* _Exercise_: Put the lines below into a numbered list, skipping any blank lines and leaving out the pictures.

* _Task data_:
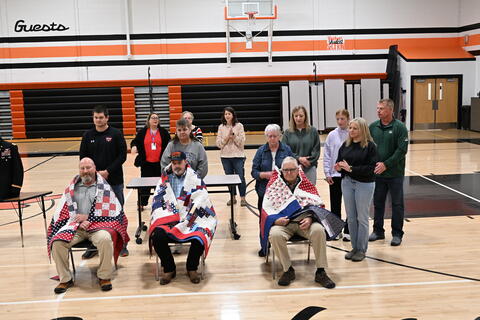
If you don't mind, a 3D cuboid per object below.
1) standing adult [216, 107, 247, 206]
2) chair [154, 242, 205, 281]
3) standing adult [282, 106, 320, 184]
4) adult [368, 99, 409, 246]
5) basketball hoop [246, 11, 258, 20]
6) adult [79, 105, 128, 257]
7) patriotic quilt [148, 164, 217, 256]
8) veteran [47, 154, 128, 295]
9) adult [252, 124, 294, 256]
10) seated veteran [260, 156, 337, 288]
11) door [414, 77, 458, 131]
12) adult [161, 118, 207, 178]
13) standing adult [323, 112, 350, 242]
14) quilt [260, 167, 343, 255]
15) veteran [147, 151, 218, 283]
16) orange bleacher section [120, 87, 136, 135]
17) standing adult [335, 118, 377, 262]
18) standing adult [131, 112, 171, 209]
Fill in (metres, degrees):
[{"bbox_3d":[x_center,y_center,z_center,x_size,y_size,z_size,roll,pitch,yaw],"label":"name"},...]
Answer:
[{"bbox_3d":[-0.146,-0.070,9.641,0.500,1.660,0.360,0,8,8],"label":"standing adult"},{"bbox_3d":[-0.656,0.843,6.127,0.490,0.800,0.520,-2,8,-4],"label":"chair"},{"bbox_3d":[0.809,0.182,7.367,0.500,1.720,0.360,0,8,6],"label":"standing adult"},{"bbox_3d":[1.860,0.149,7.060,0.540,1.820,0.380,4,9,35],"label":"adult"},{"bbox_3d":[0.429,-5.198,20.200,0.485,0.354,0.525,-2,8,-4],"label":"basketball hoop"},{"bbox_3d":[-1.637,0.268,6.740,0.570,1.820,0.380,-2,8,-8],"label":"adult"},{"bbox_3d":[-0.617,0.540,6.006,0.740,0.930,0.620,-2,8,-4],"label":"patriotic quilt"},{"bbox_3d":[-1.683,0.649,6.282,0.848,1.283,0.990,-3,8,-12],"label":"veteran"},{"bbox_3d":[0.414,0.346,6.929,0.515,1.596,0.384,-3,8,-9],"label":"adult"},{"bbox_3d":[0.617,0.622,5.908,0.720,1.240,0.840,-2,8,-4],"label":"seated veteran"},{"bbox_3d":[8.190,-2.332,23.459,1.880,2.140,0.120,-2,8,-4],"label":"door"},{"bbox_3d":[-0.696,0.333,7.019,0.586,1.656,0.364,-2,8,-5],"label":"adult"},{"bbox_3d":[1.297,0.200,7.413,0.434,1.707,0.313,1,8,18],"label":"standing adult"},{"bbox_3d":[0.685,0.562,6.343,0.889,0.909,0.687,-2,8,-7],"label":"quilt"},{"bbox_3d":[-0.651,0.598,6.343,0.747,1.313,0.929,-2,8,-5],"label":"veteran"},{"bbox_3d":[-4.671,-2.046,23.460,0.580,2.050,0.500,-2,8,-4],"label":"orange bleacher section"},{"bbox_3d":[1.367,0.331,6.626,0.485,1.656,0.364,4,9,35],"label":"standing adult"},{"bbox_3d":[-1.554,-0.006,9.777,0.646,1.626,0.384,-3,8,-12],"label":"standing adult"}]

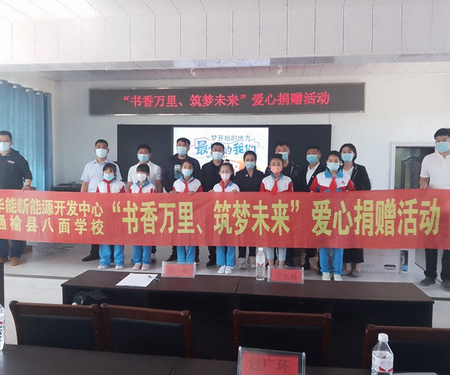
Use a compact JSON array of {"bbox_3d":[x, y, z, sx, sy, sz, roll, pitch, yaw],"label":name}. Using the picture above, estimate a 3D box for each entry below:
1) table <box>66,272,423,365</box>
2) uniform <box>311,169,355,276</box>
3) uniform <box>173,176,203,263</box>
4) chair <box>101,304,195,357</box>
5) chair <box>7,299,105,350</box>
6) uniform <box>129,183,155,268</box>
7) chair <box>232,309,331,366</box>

* _Answer to this problem_:
1. If you don't mind, a 3D cuboid per object below.
2. 1) standing adult [216, 107, 247, 206]
3. 2) chair [154, 242, 205, 281]
4. 3) standing adult [282, 106, 320, 184]
5. 4) adult [368, 99, 409, 246]
6. 5) basketball hoop [246, 11, 258, 20]
7. 6) adult [79, 105, 128, 257]
8. 7) patriotic quilt [148, 164, 217, 256]
9. 8) veteran [47, 154, 128, 295]
10. 9) adult [252, 124, 294, 256]
11. 10) seated veteran [260, 156, 337, 288]
12. 11) door [414, 77, 458, 131]
13. 12) adult [161, 118, 207, 178]
14. 13) standing adult [323, 112, 350, 242]
15. 14) quilt [260, 167, 343, 255]
16. 15) veteran [147, 151, 218, 283]
17. 16) orange bleacher section [120, 87, 136, 135]
18. 17) standing adult [335, 118, 377, 262]
19. 18) standing adult [131, 112, 171, 209]
20. Fill in (metres, degrees):
21. [{"bbox_3d":[x_center,y_center,z_center,x_size,y_size,z_size,roll,pitch,yaw],"label":"name"},...]
22. Answer:
23. [{"bbox_3d":[-0.146,-0.070,9.641,0.500,1.660,0.360,0,8,8],"label":"standing adult"},{"bbox_3d":[-0.656,0.843,6.127,0.490,0.800,0.520,-2,8,-4],"label":"chair"},{"bbox_3d":[0.809,0.182,7.367,0.500,1.720,0.360,0,8,6],"label":"standing adult"},{"bbox_3d":[1.860,0.149,7.060,0.540,1.820,0.380,4,9,35],"label":"adult"},{"bbox_3d":[0.429,-5.198,20.200,0.485,0.354,0.525,-2,8,-4],"label":"basketball hoop"},{"bbox_3d":[-1.637,0.268,6.740,0.570,1.820,0.380,-2,8,-8],"label":"adult"},{"bbox_3d":[-0.617,0.540,6.006,0.740,0.930,0.620,-2,8,-4],"label":"patriotic quilt"},{"bbox_3d":[-1.683,0.649,6.282,0.848,1.283,0.990,-3,8,-12],"label":"veteran"},{"bbox_3d":[0.414,0.346,6.929,0.515,1.596,0.384,-3,8,-9],"label":"adult"},{"bbox_3d":[0.617,0.622,5.908,0.720,1.240,0.840,-2,8,-4],"label":"seated veteran"},{"bbox_3d":[8.190,-2.332,23.459,1.880,2.140,0.120,-2,8,-4],"label":"door"},{"bbox_3d":[-0.696,0.333,7.019,0.586,1.656,0.364,-2,8,-5],"label":"adult"},{"bbox_3d":[1.297,0.200,7.413,0.434,1.707,0.313,1,8,18],"label":"standing adult"},{"bbox_3d":[0.685,0.562,6.343,0.889,0.909,0.687,-2,8,-7],"label":"quilt"},{"bbox_3d":[-0.651,0.598,6.343,0.747,1.313,0.929,-2,8,-5],"label":"veteran"},{"bbox_3d":[-4.671,-2.046,23.460,0.580,2.050,0.500,-2,8,-4],"label":"orange bleacher section"},{"bbox_3d":[1.367,0.331,6.626,0.485,1.656,0.364,4,9,35],"label":"standing adult"},{"bbox_3d":[-1.554,-0.006,9.777,0.646,1.626,0.384,-3,8,-12],"label":"standing adult"}]
24. Use a compact JSON array of {"bbox_3d":[x, y, z, sx, sy, sz, roll, pitch, yaw],"label":name}. Using the picture above, estimate a 3D box for each entry below:
25. 1) table <box>66,272,423,365</box>
26. 2) uniform <box>311,169,355,276</box>
27. 3) uniform <box>173,176,203,263</box>
28. 4) chair <box>101,304,195,357</box>
29. 5) chair <box>7,299,105,350</box>
30. 6) uniform <box>129,183,155,268</box>
31. 7) chair <box>232,309,331,366</box>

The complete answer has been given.